Despite the marketing mishaps, Dream House tries very hard to be a haunted house film and it starts as most haunted house films do: the main characters move to a house in Connecticut. How many horror movies start when the main characters move to a house in New England? A lot.
Dream House sets the stage well, but quickly descends into absurdity when it attempts to imitate a much better haunted house film from 2001, The Others. However, The Others, unlike Dream House, was genuinely suspenseful, intriguing, and dramatic.
Dream House starts when Will Atenton (Daniel Craig) quits his demanding job as a publisher in New York and moves to the country with his beautiful wife, Libby (played by Craig's real-life wife Rachel Weisz) and two young children. Will has great dreams of writing a novel. Regrettably the peace of the countryside is not meant to be. Will and his family are routinely harassed by trespassers, nosy neighbors, and strange happenings, which make no sense to Will and even less sense to the audience. The couple soon learns that their home has been the scene of a terrible crime, claiming the life of a mother and her children. What follows is a senseless ride down a predictable rabbit hole, as Will tries to unravel the mystery of the killer and the victims.

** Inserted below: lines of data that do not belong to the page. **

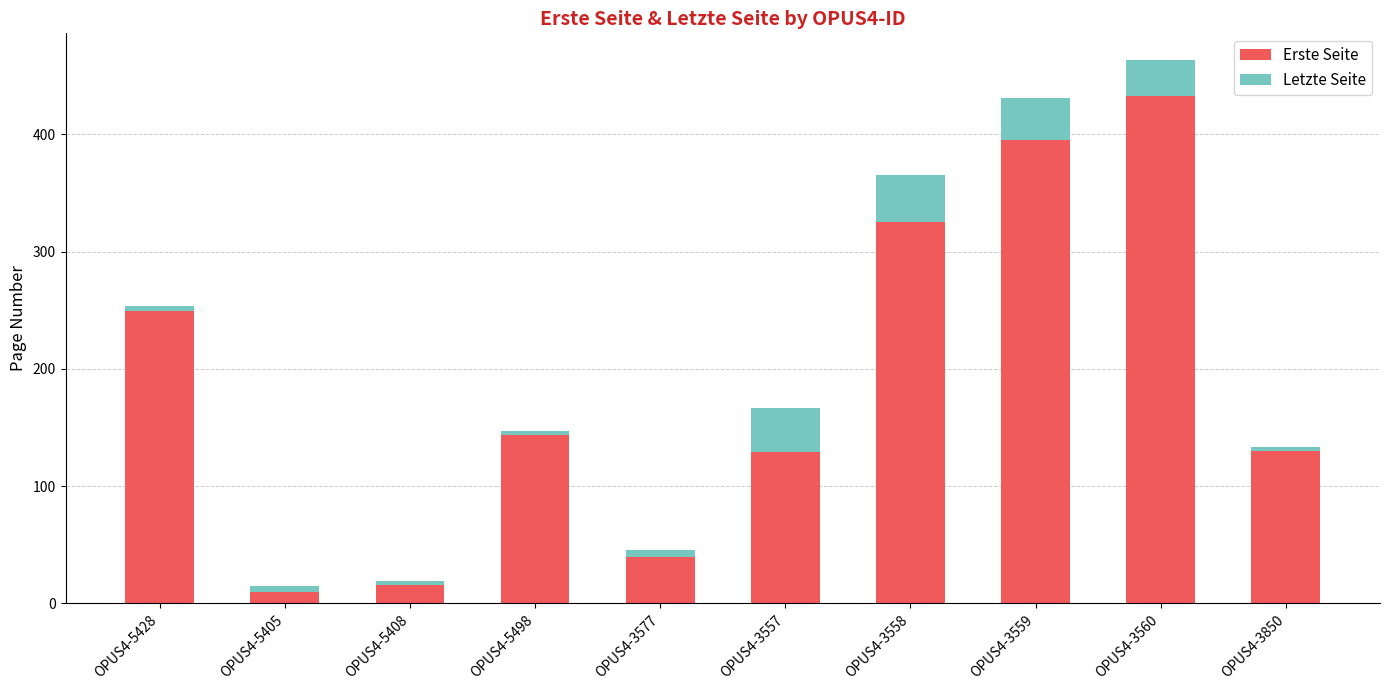

Is it true that Erste Seite equals 10 at OPUS4-5405?

True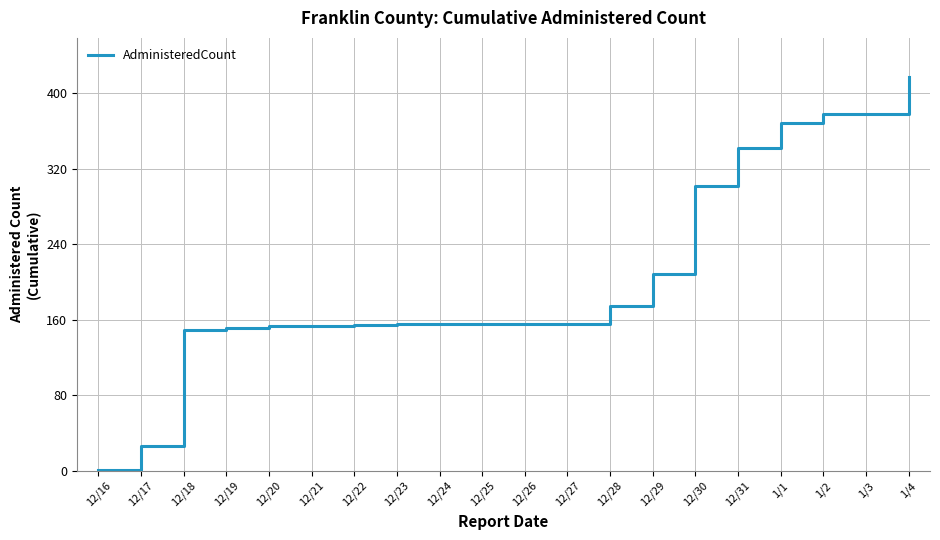

Which has a higher value, 12/23 or 1/4?

1/4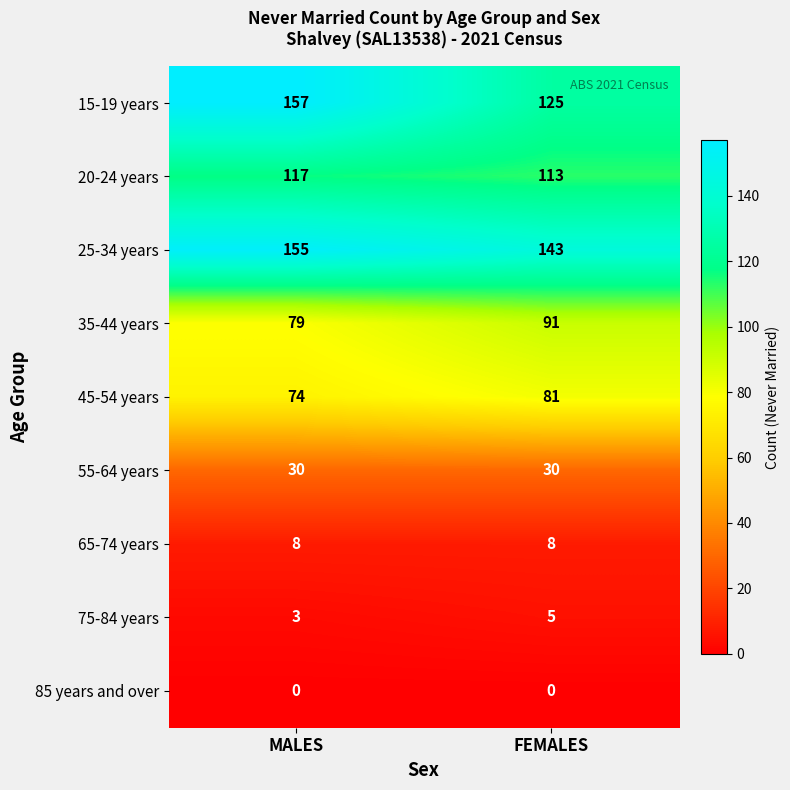

At how many categories does at least one series exceed 105?

2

On a positive note, Dream House is a good looking film and director Jim Sheridan is clearly a talented director. Sheridan previously directed the Oscar-winning My Left Foot and the indie hit In America, which makes the awfulness of Dream House surprising. The other redeemable feature of this film is the cast. The cast is top-notch and also includes Naomi Watts, Elias Koteas, and Marton Csokas in near invisible supporting roles. If you want to see a half-way decent haunted house flick still in theaters, skip Dream House and go see Don't be Afraid of the Dark instead. If you're still curious wait for it to come out on DVD.